Инспектор Риверс шел пешком всю дорогу до Стрэнда, а затем постоял на берегу реки, окутанной утренней дымкой. Морские птицы стайками кружились над скопищем маленьких лодок; в сером рассветном сумраке тянулись баржи, груженные углем. Он представил себе, как невыносимо должна была страдать женщина, образ которой поселился в его сердце, и вспомнил слова, которые она произнесла в последнюю встречу с ним: «Людям не под силу нести такой груз боли».
Как она могла вынести столько страданий?
Когда ему сообщили о том, что дознание откладывается, он взял себя в руки. Инспектор полагал, что ему известен истинный виновник смерти лорда Моргана Эллиса. Он спустился к тюремным камерам и поговорил с мистером Солом О'Рейли, бродягой, который все так же просил джину. Потом отправился к мистеру Джорджу Трифону — тот выразил крайнее удивление тем, что его подняли в столь непозволительно ранний час. А затем у него был долгий разговор с мистером Танксом, пока они ожидали начала дознания. Коронер ждал, когда ему удастся выступить, и все время посматривал на большие карманные часы.
Мистер Танкс остался непреклонен относительно порядка выступления свидетелей: мистер Трифон, да, мистер О'Рейли, да. Но коронер знал, что ему ни за что не простят урон, который он нанесет дому Ланнефидов, если позволит выступить юной девушке.
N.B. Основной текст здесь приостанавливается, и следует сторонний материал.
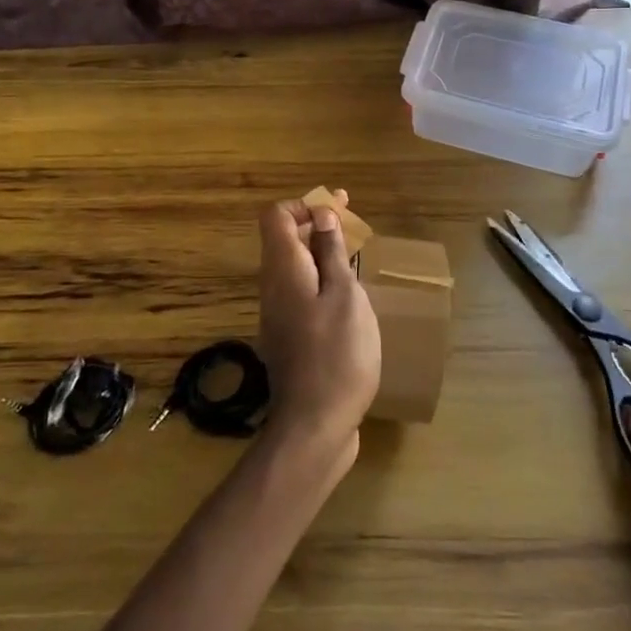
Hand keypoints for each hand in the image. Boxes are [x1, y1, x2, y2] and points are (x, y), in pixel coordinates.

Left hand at [256, 195, 381, 464]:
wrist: (315, 425)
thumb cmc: (338, 354)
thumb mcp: (345, 296)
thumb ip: (332, 253)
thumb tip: (322, 214)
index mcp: (283, 269)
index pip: (276, 216)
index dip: (304, 205)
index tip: (338, 208)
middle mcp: (273, 287)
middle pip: (285, 240)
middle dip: (317, 225)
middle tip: (354, 225)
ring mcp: (279, 315)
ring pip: (295, 269)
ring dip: (321, 254)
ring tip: (356, 257)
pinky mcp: (290, 338)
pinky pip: (302, 294)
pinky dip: (322, 282)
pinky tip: (350, 298)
Только в том случае, если ему представят веские доказательства, а не сомнительное свидетельство брошенной любовницы, актрисы и гипнотизерши, имя которой ему бы не хотелось называть. Однако ни при каких обстоятельствах он не собирается упоминать имя жены покойного лорда Моргана Эллиса — кузины самой королевы. Предложение пригласить ее в качестве свидетельницы вызвало у мистера Танкса панику. Он все время тянулся в карман за носовым платком и вытирал лоб. Дознание шло в опасном направлении: еще немного, и оно коснется ее величества, а такого допустить ни в коем случае нельзя. Это было бы непростительно, и на этом можно было поставить точку.